The provision of technical assistance to BSP is consistent with PhilSA’s mandate of assisting other government agencies or departments, as well as the private sector, in carrying out their responsibilities using space science and technology applications and satellite data.
To collect data, a Weather and Performance Monitoring System (WPMS) equipment built by DOST-ASTI was placed up near the two banks. The WPMS includes a network performance monitoring device that is linked to the satellite internet user equipment installed at the banks.
Among other things, the device measures network metrics such as upload and download speeds, throughput, latency, and jitter. Furthermore, the WPMS includes weather stations that monitor meteorological parameters such as rain, temperature, humidity, and pressure at the same time. The obtained data will subsequently be analysed to investigate and evaluate the satellite internet service’s performance and reliability under local weather conditions.
According to Bryan Paler, Senior Science Research Specialist at DOST-ASTI, his agency encourages collaboration with PhilSA and BSP to demonstrate ASTI’s locally developed technologies in applications that benefit the Filipino people.
Aside from the WPMS, they are investigating how they may put other homegrown technologies to use, such as bridging the digital divide and promoting financial inclusion. DOST-ASTI intends to capitalise on the partnership’s benefits in the future by educating people about financial literacy.

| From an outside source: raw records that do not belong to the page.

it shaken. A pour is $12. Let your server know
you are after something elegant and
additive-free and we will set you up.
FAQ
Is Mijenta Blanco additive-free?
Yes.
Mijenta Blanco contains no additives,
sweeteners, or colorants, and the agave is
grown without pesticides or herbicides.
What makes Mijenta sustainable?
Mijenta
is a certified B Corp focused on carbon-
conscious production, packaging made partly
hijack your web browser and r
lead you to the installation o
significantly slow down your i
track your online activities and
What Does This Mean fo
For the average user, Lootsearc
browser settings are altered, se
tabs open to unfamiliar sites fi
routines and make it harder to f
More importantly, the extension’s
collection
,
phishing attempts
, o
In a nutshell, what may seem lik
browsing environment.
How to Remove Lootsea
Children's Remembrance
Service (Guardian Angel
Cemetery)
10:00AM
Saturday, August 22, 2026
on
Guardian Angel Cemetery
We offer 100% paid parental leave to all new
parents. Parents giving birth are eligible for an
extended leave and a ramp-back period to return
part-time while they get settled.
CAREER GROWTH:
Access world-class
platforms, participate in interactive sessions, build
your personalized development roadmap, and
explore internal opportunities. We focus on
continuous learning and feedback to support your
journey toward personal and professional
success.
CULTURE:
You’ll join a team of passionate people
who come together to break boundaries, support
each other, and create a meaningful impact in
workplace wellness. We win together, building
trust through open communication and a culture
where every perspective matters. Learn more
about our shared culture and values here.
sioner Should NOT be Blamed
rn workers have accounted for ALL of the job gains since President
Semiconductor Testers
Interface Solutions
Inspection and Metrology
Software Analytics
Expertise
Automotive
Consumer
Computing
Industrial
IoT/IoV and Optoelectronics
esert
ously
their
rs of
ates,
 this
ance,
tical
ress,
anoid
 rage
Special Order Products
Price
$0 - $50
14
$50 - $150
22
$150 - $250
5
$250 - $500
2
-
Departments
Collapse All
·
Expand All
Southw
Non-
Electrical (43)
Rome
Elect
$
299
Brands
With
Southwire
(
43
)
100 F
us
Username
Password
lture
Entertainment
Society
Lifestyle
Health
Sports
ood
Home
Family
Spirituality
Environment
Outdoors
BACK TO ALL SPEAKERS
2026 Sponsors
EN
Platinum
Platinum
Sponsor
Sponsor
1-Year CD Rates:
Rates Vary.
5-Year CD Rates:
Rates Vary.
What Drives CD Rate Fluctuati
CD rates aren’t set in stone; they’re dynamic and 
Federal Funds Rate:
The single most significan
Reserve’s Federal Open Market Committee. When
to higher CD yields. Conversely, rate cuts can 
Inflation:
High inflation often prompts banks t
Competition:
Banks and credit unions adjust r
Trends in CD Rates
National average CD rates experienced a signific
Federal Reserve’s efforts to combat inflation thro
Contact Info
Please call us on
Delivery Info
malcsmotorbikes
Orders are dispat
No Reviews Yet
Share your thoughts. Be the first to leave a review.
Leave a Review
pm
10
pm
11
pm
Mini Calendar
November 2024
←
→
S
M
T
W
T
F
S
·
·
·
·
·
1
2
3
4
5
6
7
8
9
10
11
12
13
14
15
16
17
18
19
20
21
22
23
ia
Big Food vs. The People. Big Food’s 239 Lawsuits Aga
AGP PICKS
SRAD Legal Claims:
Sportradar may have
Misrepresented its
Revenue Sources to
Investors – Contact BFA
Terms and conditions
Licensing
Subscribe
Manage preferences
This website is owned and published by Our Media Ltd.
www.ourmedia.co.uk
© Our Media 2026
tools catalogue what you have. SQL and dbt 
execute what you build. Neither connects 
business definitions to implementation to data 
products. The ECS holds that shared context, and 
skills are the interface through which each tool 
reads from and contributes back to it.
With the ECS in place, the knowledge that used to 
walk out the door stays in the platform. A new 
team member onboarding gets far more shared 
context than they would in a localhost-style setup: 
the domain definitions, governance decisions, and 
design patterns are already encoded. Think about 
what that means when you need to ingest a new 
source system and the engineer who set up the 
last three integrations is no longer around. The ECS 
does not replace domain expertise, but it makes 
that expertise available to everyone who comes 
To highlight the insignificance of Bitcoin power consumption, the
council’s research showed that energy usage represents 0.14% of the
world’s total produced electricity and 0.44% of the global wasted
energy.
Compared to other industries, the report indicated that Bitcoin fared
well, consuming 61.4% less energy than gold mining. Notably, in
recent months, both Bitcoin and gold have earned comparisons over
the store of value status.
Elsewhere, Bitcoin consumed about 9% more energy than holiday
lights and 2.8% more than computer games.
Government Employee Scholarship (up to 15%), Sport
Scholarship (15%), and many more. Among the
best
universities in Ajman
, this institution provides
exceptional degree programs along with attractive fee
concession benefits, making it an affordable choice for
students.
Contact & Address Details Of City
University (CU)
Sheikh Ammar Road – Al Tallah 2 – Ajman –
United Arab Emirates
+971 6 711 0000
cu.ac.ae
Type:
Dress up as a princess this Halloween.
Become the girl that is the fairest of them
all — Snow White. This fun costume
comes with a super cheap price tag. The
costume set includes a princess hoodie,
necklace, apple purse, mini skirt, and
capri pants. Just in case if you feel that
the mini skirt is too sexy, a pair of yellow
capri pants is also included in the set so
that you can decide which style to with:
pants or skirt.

The organisations intend to use the digital TV technology and internet infrastructure that they are constructing to teach people in the unserved and underserved areas about financial literacy in addition to doing research on the usefulness and efficiency of satellite internet services for banks. The Philippine government aims to provide rural areas with cutting-edge technology while also teaching residents how to use it for their own benefit. Out of the country’s 1,634 municipalities, 33% or 533, are still unbanked and do not have access to financial inclusion services.
The Philippines believes in satellite technology’s ability to improve connectivity in rural areas, hence increasing banks’ capacity to deliver digital financial services and encourage greater financial inclusion in unserved and underserved areas. Digital financial services such as remittances, bill payments, and opening transaction accounts, among others, would become more inclusive and accessible with improved connections in rural areas.
A Memorandum of Understanding (MoU) has been signed between PhilSA, DOST-ASTI, and BSP to encourage access to high-quality financial services enabled by internet connectivity. As transactions and services move to online platforms, this endeavour will increase digital inclusion.
Internet connectivity is recognised as a crucial enabler of financial and economic inclusion, as financial activities and services migrate to online platforms. As internet connection is increased, banks and other financial service providers will be able to better serve rural areas with additional internet-connected access points, such as automated teller machines and cash agent services.